It’s no secret that radio audience size has been declining rapidly over the last decade.
Recently, a new study from researchers at the University of Michigan has confirmed what many have been speculating; that these numbers have been drastically reduced to the demographic of human beings who spend hours of their day driving to and from work on highways with four or more lanes.
“Our research yielded results that were concurrent with our hypothesis; that the number of people who still listen to AM and FM radio is almost equal to the number of people who commute to and from their jobs in motor vehicles,” says lead researcher Harrison Weddleton.
The popularization of the internet has caused the number of radio listeners to decline rapidly in the last ten years. This process, in combination with the constantly rising numbers of commuters, has led researchers to believe that cars are actually the only place people listen to the radio at all anymore. The researchers’ data, as shown in Figure 1, suggests that the number of commuters has recently surpassed the number of people who listen to AM/FM radio.
“We went on to survey many commuters to gather more data on the types of programming they listen to while driving, and the results were shocking,” adds Weddleton.
What the researchers found was that of the 1,087 commuters surveyed, approximately 35% listed traffic updates as the primary reason for tuning into any radio station at all.
Other reasons listed by those who were surveyed included to listen to news or sports highlights, or for winning lottery numbers. Only 6% cited music as being a reason for turning on the radio.
What was more shocking to the team was that 65% of those surveyed replied ‘no’ to the study’s final question, “do you even like music?”
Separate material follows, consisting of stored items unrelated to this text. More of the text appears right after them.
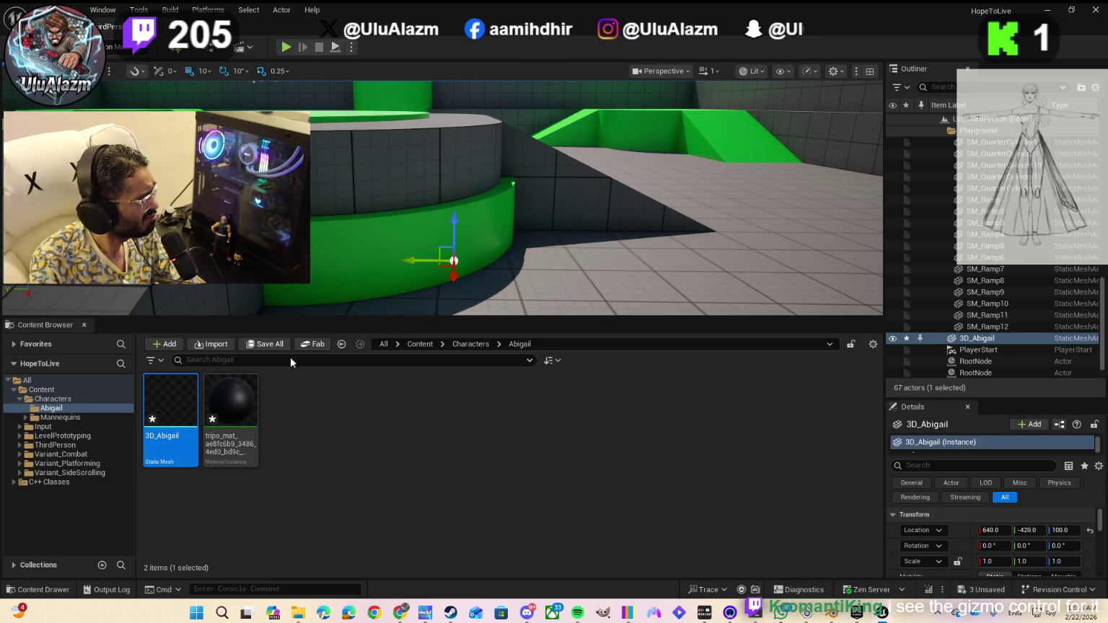
# - Undo the stray tripo material drop on the ledge and place 3D_Abigail again
pyautogui.moveTo(231, 405)
pyautogui.mouseDown()
pyautogui.moveTo(300, 332)
pyautogui.moveTo(426, 244)
pyautogui.moveTo(423, 228)
pyautogui.mouseUp()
“The implications of the study for future programming and advertising are many,” notes Weddleton.
“We expect that in the future radio will consist primarily of four types of stations: stations strictly dedicated to traffic analysis and updates, news, sports and lottery numbers. Our data has led us to believe that music won’t have a place on the radio for much longer.”
Weddleton and his team– who cull their personal music from a variety of obscure, niche blogs — say that given their results, it is obvious that top 40 format still dominates the airwaves, adding that those who complain about music on the radio “are clearly uninformed on the matter.”